HARLEM — A state senator has introduced legislation to prevent brokers from trying to rename traditionally recognized neighborhoods — and says he will try to impose fines and other penalties for those who do.

Newly elected Harlem state Sen. Brian Benjamin believes the Neighborhood Integrity Act, which he introduced Wednesday, will curtail real estate professionals and developers from trying to rebrand neighborhoods across the city, including an attempt to market a slice of Harlem as "SoHa”

Neither "SoHa" nor South Harlem are official demarcations, but the moniker is supposed to identify a part of Central Harlem spanning from West 110th to 125th streets.

“If any name changes are going to happen [the community] needs to be a part of that conversation,” Benjamin said Friday morning, flanked by community leaders and other elected officials who gathered to discuss the legislation and continue rallying against the "SoHa" push.

► READ MORE: SoHa: The New Name Realtors Are Using For a Part of Harlem

His proposed measure states that real estate brokers rename neighborhoods “in order to rebrand an area as more desirable for affluent New Yorkers," thereby “artificially inflating housing prices in newly renamed or redrawn neighborhoods to the detriment of working families and middle-class residents.”

It also notes that by doing so, realtors may be flouting state law by not disseminating “information that is accurate about the property or listing being marketed.”

City Council Member Bill Perkins said the "SoHa" name is “almost like a Klu Klux Klan-veiled attack on the neighborhood.”

“This is what Columbus did to the Indians,” Perkins added. “You just can’t scribble something on the floor and rename it.”

Benjamin's bill proposes issuing fines to realtors or agents who advertise properties with rebranded names. However, Benjamin said he doesn't know whether his bill could be torpedoed by legal issues, including First Amendment rights of free speech.

He didn't say what the levels of fines would be or who would be responsible for enforcement.

The legislation would also create a community process to rename traditionally recognized neighborhoods and add a framework for the city to create its own multi-step process, as well as working out any legal challenges for enforcement, he said.

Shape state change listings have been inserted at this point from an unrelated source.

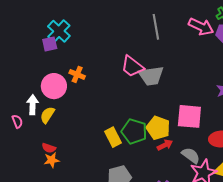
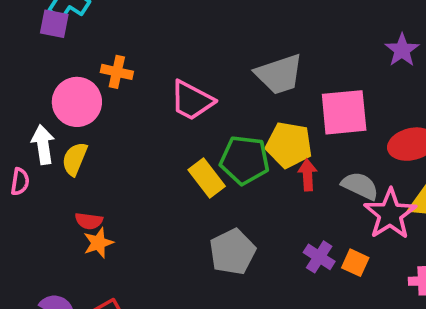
purple square: (50, 44) -> (54, 24), turned 35
pink trapezoid: (132, 66) -> (192, 100), moved
gray trapezoid: (151, 76) -> (279, 74), moved
pink semicircle: (17, 121) -> (20, 182), turned 40
red arrow: (165, 145) -> (308, 175), turned -56

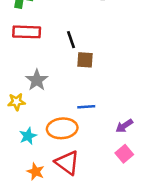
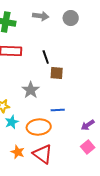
gray star: (37, 80) -> (31, 90), moved
cyan star: (28, 136) -> (12, 122), moved
orange star: (36, 171) -> (18, 152), moved

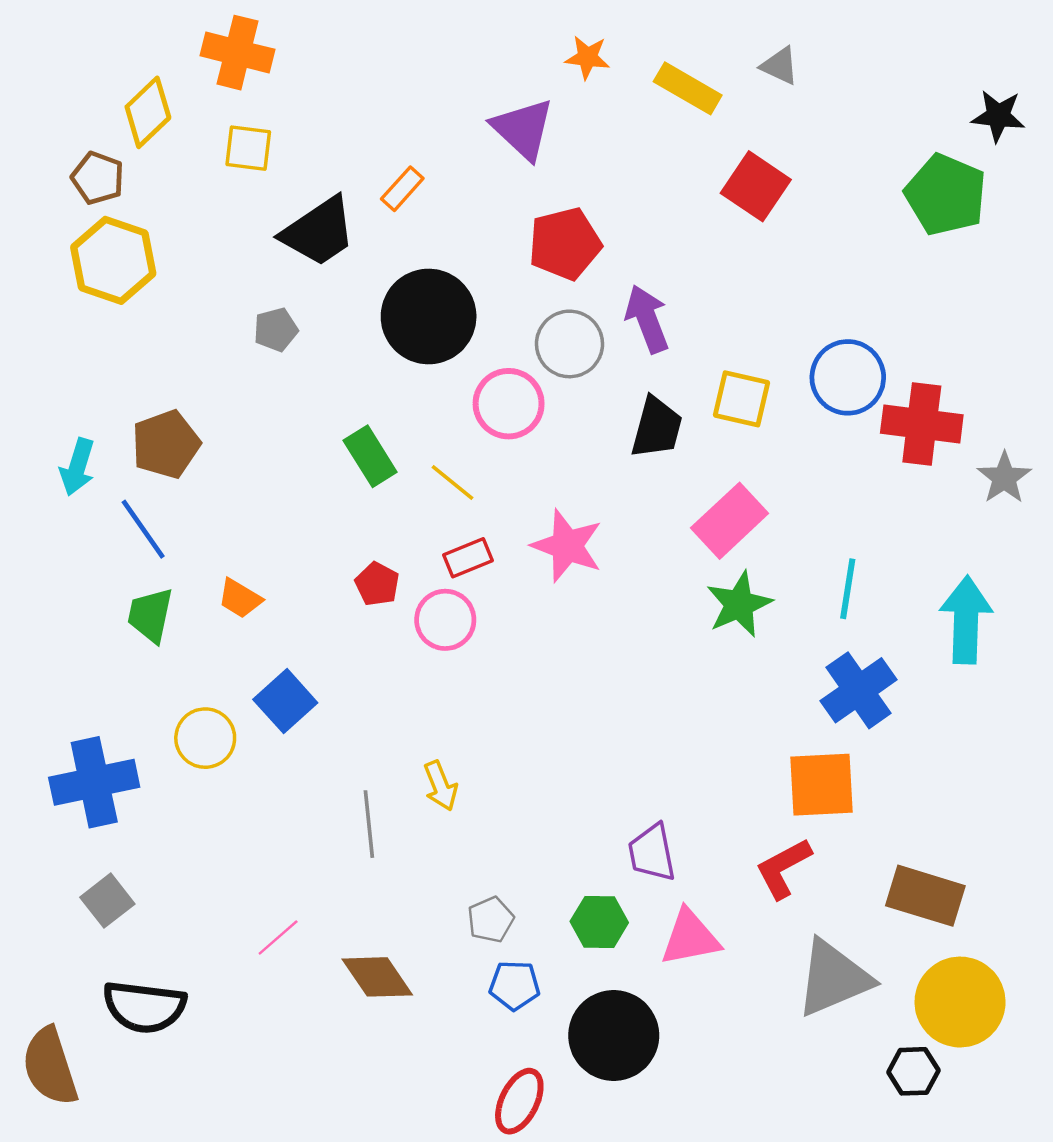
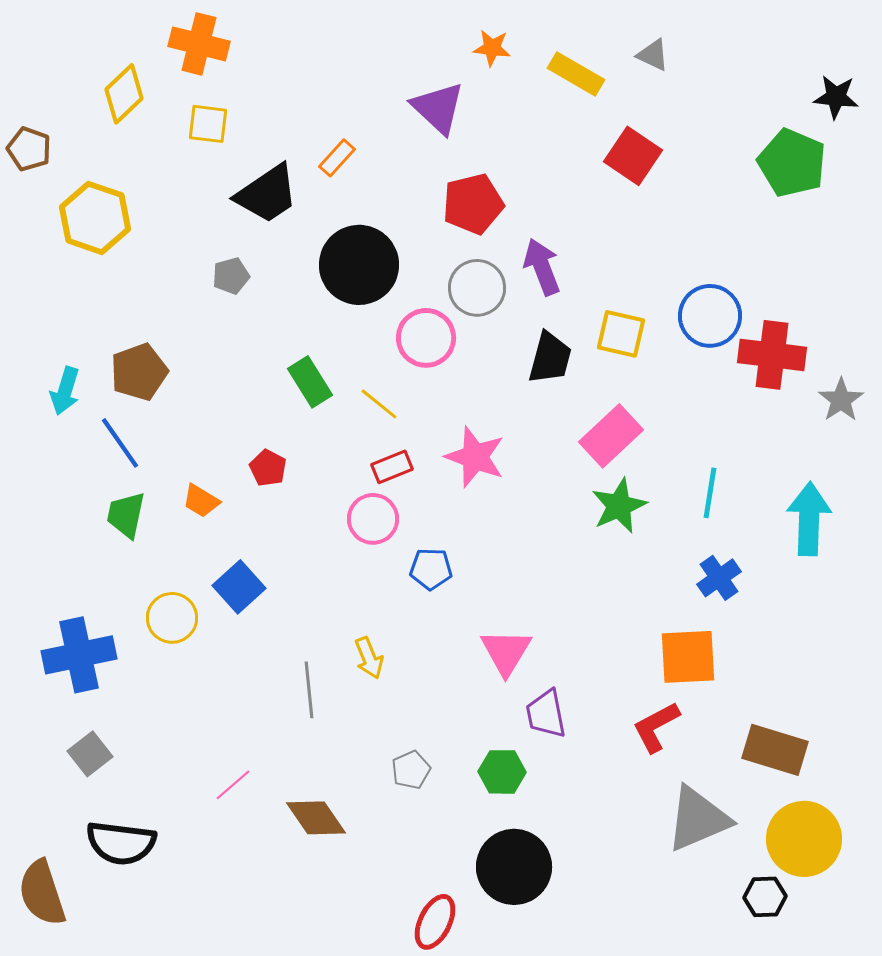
brown pentagon: (98, 178) -> (29, 149), moved
red pentagon: (377, 584) -> (268, 468), moved
blue cross: (859, 690) -> (719, 578), size x0.7
pink triangle: (690, 938) -> (506, 652), moved, turned -48
blue pentagon: (515, 985) -> (431, 569), moved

Benjamin said he will work to get the bill passed through the state Legislature. Harlem Assemblywoman Inez Dickens plans to introduce the same version of the bill next week, he said.

“We will pass this bill,” Benjamin said. “I will call people out if they get in the way of this bill.”

Harlem District Leader Cordell Cleare praised the legislation, saying developers are simply trying to boost profits by renaming neighborhoods.

“The name and the action they are taking are displacing so many in our community,” she said.

Geoffrey E. Eaton, the president of the NAACP’s Mid-Manhattan branch, said he would protest to stop the "SoHa" effort in its tracks.

“If we gotta boycott, we’ll boycott,” he said. “If we gotta, march we’ll march.”